JOB: Reproduce the data from the beginning through the line containing "collection date: 1923-07-17/1923-07-18", replacing "collector number" with "collector no." and leaving everything else unchanged.

DATASET ROWS:

● ● ● ● ●

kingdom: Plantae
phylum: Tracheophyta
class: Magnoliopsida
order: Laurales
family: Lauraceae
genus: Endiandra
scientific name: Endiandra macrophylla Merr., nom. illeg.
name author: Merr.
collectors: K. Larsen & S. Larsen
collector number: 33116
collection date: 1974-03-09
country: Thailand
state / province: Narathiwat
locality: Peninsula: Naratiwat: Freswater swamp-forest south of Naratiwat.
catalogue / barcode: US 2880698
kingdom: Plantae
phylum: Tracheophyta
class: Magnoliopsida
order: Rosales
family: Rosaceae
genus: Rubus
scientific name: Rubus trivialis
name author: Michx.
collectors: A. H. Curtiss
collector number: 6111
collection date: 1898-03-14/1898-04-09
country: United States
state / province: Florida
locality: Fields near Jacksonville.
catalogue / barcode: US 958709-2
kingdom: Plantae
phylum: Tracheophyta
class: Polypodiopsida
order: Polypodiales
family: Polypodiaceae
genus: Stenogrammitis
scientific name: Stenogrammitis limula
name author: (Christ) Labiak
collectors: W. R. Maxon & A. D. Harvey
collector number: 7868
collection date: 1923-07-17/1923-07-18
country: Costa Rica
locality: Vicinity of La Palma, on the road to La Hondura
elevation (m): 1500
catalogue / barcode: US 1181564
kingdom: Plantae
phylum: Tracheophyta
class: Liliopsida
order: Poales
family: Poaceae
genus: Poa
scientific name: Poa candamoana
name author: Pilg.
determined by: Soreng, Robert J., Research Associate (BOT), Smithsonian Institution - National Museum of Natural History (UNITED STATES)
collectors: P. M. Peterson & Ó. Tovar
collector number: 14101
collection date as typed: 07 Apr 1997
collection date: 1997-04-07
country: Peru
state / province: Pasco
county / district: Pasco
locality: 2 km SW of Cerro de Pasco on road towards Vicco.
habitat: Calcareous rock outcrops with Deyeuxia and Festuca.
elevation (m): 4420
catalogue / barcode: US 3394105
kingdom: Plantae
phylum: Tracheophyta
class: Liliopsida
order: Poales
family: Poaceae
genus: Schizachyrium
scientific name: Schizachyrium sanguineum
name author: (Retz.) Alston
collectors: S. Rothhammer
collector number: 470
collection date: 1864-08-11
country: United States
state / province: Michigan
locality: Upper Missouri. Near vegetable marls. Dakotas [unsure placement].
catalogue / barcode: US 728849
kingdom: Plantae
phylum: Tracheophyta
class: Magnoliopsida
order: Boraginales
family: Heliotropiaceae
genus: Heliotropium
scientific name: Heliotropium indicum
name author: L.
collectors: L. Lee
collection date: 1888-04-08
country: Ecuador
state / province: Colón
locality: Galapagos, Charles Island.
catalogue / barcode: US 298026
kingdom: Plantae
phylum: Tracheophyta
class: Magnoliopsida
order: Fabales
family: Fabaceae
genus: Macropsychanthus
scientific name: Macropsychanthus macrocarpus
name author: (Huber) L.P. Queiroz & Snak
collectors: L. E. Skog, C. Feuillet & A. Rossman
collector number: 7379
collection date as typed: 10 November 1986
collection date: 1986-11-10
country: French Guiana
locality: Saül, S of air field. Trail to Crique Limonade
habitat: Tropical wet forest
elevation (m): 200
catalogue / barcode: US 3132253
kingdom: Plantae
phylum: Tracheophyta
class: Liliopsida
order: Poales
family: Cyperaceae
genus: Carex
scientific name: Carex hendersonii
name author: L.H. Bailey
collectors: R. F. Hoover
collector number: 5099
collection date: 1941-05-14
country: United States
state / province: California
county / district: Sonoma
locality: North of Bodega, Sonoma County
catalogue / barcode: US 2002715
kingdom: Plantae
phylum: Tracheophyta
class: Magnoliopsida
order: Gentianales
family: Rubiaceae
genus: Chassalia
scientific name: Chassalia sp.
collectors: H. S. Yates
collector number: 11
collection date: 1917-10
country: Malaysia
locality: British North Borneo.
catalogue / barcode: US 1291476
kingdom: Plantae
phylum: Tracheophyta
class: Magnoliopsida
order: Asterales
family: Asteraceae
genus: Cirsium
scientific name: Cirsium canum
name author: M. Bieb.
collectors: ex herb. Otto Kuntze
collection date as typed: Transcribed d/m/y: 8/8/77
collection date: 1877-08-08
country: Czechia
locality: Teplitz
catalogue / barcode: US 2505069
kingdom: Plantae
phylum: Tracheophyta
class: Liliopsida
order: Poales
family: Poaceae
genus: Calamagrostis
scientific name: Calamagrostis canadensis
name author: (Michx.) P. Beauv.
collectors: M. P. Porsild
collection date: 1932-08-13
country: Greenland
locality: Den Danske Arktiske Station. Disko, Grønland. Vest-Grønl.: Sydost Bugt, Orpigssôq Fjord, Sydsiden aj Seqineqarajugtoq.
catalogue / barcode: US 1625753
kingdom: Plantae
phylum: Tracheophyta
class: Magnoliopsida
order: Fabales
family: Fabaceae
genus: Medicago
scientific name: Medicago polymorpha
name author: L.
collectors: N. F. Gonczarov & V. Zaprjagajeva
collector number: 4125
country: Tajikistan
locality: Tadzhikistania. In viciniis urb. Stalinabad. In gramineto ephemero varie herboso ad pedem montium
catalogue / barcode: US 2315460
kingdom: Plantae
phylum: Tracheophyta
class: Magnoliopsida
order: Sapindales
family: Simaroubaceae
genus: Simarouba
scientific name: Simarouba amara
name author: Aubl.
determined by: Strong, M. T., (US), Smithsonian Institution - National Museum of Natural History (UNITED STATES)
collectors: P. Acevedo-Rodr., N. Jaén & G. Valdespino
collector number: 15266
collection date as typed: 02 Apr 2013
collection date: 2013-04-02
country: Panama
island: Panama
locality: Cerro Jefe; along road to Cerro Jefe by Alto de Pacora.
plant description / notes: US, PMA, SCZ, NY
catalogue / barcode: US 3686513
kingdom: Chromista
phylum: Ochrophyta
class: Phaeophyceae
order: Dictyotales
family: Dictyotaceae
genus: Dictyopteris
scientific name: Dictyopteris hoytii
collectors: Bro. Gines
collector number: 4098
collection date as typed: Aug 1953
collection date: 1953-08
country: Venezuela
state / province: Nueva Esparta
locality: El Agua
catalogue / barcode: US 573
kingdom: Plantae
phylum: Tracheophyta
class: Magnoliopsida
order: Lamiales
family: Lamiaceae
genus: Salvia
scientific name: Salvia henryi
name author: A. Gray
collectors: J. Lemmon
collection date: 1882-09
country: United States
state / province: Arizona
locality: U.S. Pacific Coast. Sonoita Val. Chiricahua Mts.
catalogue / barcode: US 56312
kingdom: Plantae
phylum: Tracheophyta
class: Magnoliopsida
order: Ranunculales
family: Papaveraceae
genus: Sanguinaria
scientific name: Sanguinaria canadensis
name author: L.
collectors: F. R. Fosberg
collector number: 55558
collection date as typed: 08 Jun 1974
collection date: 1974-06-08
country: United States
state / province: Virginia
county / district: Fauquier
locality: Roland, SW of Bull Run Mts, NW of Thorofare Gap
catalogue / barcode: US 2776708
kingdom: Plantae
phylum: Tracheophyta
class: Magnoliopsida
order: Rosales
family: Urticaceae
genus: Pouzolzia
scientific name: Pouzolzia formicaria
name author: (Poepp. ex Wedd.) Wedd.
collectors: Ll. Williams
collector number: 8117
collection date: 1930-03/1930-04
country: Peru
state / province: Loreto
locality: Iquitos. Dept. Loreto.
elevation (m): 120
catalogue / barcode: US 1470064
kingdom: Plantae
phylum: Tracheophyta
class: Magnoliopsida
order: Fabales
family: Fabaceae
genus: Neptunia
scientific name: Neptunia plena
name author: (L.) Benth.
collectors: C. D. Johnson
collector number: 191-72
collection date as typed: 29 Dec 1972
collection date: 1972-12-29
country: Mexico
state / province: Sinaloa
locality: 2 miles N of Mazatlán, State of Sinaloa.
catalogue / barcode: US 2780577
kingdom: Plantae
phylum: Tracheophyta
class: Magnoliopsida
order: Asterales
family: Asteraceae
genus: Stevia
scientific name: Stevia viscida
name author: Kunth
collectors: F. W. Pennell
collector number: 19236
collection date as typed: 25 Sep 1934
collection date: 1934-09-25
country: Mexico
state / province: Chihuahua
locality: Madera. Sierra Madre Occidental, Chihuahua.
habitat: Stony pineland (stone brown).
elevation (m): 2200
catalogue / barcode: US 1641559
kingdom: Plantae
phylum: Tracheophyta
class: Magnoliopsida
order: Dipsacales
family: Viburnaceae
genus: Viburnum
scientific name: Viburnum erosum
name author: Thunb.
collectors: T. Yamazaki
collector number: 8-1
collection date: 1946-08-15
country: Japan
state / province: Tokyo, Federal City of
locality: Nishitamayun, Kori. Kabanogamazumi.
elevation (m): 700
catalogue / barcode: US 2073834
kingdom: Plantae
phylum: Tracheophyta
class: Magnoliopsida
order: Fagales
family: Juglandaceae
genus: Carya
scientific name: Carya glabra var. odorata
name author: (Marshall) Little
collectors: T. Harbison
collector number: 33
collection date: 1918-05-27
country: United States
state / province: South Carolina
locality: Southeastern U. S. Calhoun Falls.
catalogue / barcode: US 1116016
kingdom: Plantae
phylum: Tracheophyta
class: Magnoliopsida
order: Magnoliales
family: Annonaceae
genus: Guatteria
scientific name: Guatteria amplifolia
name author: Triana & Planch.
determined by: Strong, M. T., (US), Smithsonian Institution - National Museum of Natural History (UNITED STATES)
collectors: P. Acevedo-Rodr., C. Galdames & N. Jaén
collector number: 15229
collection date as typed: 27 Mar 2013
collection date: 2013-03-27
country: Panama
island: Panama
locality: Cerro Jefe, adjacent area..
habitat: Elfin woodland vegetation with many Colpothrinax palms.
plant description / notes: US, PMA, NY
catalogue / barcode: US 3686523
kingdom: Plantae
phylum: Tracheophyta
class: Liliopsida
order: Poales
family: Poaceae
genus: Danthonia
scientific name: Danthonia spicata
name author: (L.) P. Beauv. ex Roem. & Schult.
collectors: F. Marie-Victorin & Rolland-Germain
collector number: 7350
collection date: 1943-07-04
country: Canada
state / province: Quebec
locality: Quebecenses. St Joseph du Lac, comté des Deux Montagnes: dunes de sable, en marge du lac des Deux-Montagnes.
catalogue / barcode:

● ● ● ● ●

EXERCISE OUTPUT:
kingdom: Plantae
phylum: Tracheophyta
class: Magnoliopsida
order: Laurales
family: Lauraceae
genus: Endiandra
scientific name: Endiandra macrophylla Merr., nom. illeg.
name author: Merr.
collectors: K. Larsen & S. Larsen
collector no.: 33116
collection date: 1974-03-09
country: Thailand
state / province: Narathiwat
locality: Peninsula: Naratiwat: Freswater swamp-forest south of Naratiwat.
catalogue / barcode: US 2880698
kingdom: Plantae
phylum: Tracheophyta
class: Magnoliopsida
order: Rosales
family: Rosaceae
genus: Rubus
scientific name: Rubus trivialis
name author: Michx.
collectors: A. H. Curtiss
collector no.: 6111
collection date: 1898-03-14/1898-04-09
country: United States
state / province: Florida
locality: Fields near Jacksonville.
catalogue / barcode: US 958709-2
kingdom: Plantae
phylum: Tracheophyta
class: Polypodiopsida
order: Polypodiales
family: Polypodiaceae
genus: Stenogrammitis
scientific name: Stenogrammitis limula
name author: (Christ) Labiak
collectors: W. R. Maxon & A. D. Harvey
collector no.: 7868
collection date: 1923-07-17/1923-07-18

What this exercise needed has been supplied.